BioSQL only allows a single taxon link for a species. This creates a difficulty for representing chimeric sequences. See a BioSQL-l thread in March 2008 discussing an example.
It should be noted that currently probably none of the Bio* toolkits supports multiple species for sequences either, so there isn’t a need (or possible use) for that capability in BioSQL from that side. There are plans to change this, though.
As an enhancement for a future version of BioSQL it would be nice to have CLOB rows for abstract and full text (Full text might need to be a BLOB depending on format). Obviously they could both be null.

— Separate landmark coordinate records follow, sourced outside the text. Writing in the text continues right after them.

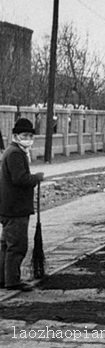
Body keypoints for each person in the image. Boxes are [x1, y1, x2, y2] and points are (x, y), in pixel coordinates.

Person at [0, 118, 45, 291]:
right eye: (24, 135)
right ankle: (12, 281)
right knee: (17, 246)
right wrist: (37, 178)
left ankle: (4, 278)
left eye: (30, 135)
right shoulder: (16, 153)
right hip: (15, 208)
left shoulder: (12, 151)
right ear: (16, 135)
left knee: (6, 245)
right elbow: (19, 179)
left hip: (8, 206)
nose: (28, 138)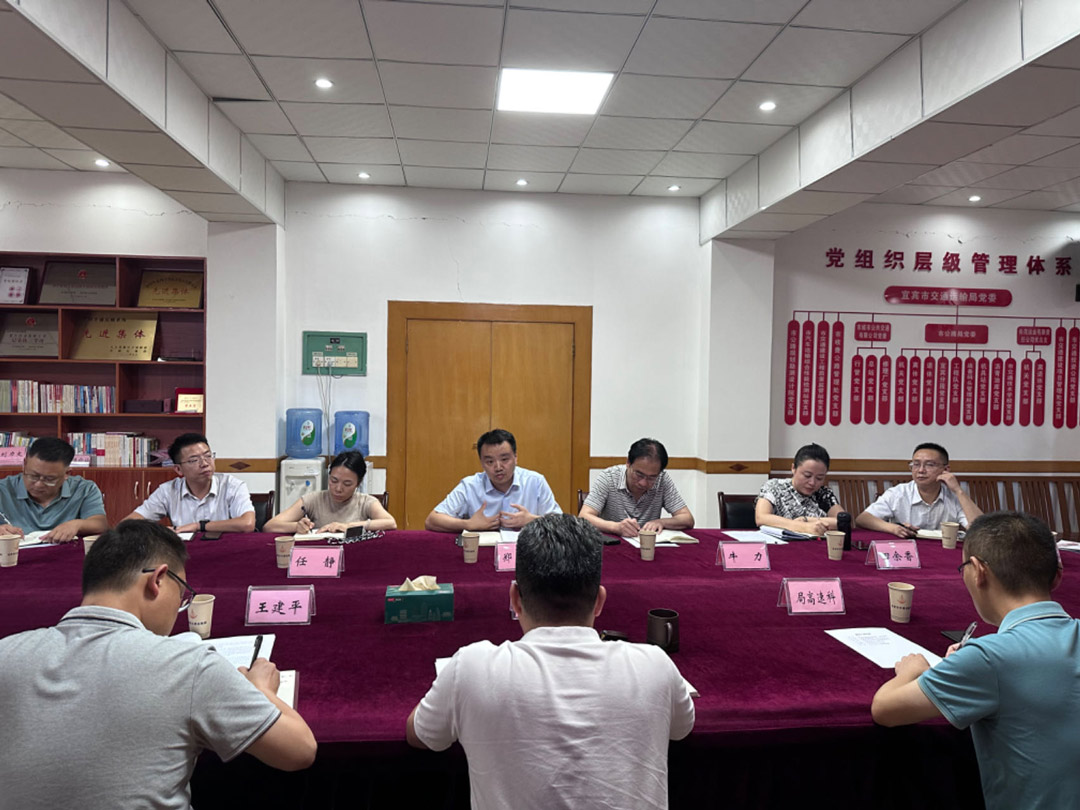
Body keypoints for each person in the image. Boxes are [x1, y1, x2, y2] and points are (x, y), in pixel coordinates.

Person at [0, 520, 317, 809]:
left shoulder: (7, 652)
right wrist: (262, 690)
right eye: (182, 595)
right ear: (158, 580)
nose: (179, 607)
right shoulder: (188, 665)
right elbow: (300, 751)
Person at [406, 514, 695, 809]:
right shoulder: (655, 666)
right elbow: (682, 729)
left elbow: (420, 733)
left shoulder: (471, 668)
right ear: (599, 602)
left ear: (515, 600)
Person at [870, 512, 1077, 810]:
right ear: (1057, 575)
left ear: (978, 571)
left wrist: (911, 671)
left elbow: (885, 709)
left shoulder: (988, 657)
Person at [424, 428, 561, 532]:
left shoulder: (535, 482)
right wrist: (468, 524)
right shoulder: (470, 486)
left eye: (505, 459)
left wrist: (533, 520)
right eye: (490, 461)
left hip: (527, 555)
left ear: (515, 458)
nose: (498, 467)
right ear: (482, 463)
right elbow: (432, 520)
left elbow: (561, 525)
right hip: (482, 554)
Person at [124, 433, 255, 533]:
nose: (205, 463)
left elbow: (247, 524)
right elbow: (127, 525)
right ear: (178, 469)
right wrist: (163, 532)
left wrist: (198, 526)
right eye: (194, 460)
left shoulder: (232, 485)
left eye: (208, 456)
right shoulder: (168, 491)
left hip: (226, 551)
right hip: (184, 553)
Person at [856, 442, 983, 538]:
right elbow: (863, 519)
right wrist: (894, 528)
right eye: (916, 464)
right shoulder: (898, 493)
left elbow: (981, 530)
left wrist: (959, 491)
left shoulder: (954, 496)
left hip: (944, 551)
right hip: (909, 551)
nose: (921, 470)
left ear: (945, 469)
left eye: (929, 465)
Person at [579, 437, 694, 537]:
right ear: (628, 463)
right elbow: (584, 516)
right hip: (614, 545)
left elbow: (687, 518)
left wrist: (661, 522)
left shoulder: (662, 479)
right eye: (639, 474)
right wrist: (616, 527)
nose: (643, 483)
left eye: (651, 477)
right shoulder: (609, 477)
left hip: (648, 546)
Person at [0, 436, 107, 542]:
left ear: (67, 473)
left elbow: (101, 524)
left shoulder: (84, 489)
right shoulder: (3, 489)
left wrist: (77, 524)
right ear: (24, 465)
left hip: (65, 551)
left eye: (49, 479)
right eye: (33, 476)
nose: (38, 484)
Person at [264, 450, 396, 534]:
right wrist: (296, 527)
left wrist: (348, 526)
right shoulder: (313, 500)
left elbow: (390, 523)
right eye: (334, 480)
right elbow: (270, 526)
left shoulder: (366, 502)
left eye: (347, 484)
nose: (338, 488)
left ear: (358, 483)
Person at [755, 443, 845, 536]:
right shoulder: (774, 487)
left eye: (819, 478)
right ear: (793, 468)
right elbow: (761, 517)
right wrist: (804, 527)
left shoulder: (823, 493)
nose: (812, 483)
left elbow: (843, 521)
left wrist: (807, 520)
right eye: (807, 475)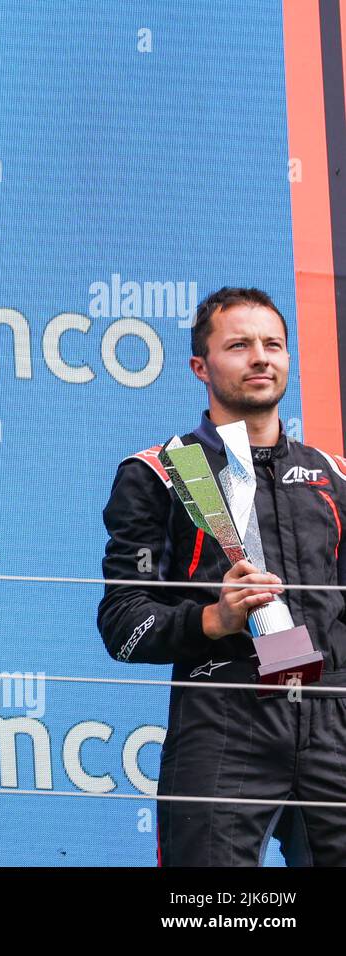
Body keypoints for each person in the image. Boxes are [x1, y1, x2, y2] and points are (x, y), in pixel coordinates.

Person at [97, 286, 346, 866]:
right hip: (224, 719)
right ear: (200, 367)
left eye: (273, 344)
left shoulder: (333, 477)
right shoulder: (160, 472)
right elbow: (121, 624)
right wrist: (216, 618)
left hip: (333, 722)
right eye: (239, 345)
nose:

Another column could indicate the MIME type of the BLOB:
Then if you stored a PDF in it you could set abstract_mime_type to ‘application/x-pdf’, or if it was plain text, you could set the abstract_mime_type to ‘text/plain’.
See also the respective thread on the BioSQL mailing list.
There should be individual author records instead of a single string, and possibly a full bibliographic record model.
Erik Jan reports that some varchar(n) type columns are constrained too narrow to accommodate the latest UniProt database.
Fix: expanded the column width of dbxref.accession and bioentry.accession to 128 in v1.0.1.